Try natural treatment options. If pests still find their way into your home, you should consider a natural treatment option. Some families have success with herbs like rosemary, spices like cinnamon or essential oils like tea tree. You might also use a trap. There are both kill and no-kill choices on the market.
Always follow safety precautions. If your pest problem requires chemical treatment, always exercise caution to reduce harmful exposure to your family. Read product labels and instructions, and follow safety guidelines. Use only the minimum amount of pesticide recommended, wear gloves and open windows and doors for ventilation. Try to keep your children and loved ones out of affected rooms and thoroughly clean the areas after treatment. Here are more tips for safely handling pesticides indoors.

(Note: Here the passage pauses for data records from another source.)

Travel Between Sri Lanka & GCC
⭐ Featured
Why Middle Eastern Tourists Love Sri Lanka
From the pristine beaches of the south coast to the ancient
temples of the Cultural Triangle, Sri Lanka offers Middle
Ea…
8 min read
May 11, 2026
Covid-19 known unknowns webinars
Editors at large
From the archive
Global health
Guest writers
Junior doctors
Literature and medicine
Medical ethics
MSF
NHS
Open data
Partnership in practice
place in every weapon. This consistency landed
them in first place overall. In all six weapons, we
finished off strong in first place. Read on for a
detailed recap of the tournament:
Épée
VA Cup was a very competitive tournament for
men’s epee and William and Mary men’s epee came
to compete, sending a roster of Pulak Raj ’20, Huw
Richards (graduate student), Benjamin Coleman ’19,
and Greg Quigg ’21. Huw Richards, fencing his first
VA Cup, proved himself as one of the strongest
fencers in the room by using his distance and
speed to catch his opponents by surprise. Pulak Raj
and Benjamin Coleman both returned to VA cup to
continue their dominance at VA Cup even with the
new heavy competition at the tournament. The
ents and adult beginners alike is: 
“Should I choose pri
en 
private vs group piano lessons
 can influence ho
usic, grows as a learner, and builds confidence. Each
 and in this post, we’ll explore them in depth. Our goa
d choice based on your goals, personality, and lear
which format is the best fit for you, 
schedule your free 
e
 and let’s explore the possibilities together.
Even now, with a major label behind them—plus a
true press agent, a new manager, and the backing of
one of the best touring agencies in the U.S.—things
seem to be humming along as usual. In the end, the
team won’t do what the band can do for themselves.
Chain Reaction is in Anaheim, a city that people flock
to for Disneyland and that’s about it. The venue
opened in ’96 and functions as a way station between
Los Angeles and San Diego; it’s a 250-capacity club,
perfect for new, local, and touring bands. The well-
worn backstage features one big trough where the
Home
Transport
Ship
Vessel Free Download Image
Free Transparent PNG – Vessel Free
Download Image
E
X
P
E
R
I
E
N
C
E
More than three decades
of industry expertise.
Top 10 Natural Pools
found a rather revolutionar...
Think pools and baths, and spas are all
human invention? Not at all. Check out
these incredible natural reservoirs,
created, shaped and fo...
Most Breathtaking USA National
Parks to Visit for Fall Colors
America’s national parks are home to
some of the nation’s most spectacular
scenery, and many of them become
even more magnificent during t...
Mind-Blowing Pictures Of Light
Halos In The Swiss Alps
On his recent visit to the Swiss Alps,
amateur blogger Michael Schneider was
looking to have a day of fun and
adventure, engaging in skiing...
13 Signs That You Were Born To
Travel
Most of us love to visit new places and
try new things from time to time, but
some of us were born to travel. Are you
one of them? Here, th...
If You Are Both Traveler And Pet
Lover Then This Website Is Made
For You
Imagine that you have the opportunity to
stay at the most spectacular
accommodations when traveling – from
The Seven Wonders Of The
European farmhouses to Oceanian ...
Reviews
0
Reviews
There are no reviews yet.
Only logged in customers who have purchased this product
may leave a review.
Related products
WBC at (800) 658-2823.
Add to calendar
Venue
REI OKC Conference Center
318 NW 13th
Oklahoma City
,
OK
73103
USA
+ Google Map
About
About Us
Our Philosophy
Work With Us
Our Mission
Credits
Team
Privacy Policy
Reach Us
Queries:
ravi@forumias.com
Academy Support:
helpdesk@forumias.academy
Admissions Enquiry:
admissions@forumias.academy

Watch out for pet treatments. Another common source of indoor pesticide exposure is insecticidal treatments for pets, such as flea or tick medication for dogs and cats. Preventive measures can reduce the need for these treatments: frequent baths, brushing and combing fur, avoiding high-risk pest areas (particularly in regions where ticks are common) and vacuuming often to catch both bugs and their eggs.
If you choose to use an insecticidal treatment, pick the least toxic option. Follow safely instructions, wear gloves and wash your hands immediately. Aim to keep children away from pets for 24 hours after treatment, and encourage your pets to lounge away from popular gathering places, like couches or bedspreads. The treatment can rub off on those surfaces, and then onto your kids. Here are other tips from the EPA on how to protect your pets from fleas and ticks.
Consider your diet. Another source of pesticide exposure is diet, particularly produce. The U.S. Department of Agriculture detected pesticide residues in almost two-thirds of the 3,015 produce samples they tested in 2013. Many of those fruits and vegetables include the popular foods kids eat every day, such as apples, peaches and nectarines.
To reduce pesticide exposure in your family’s diet, choose foods that are USDA-certified organic. EWG’s Shopper’s Guide to Pesticides in Produce lists the conventionally-grown fruits and vegetables that have the highest amount of pesticide residues in tests. If you have limited access to organic food or are restricted by budget, these fruits and vegetables are a great place to start. And always wash produce before eating.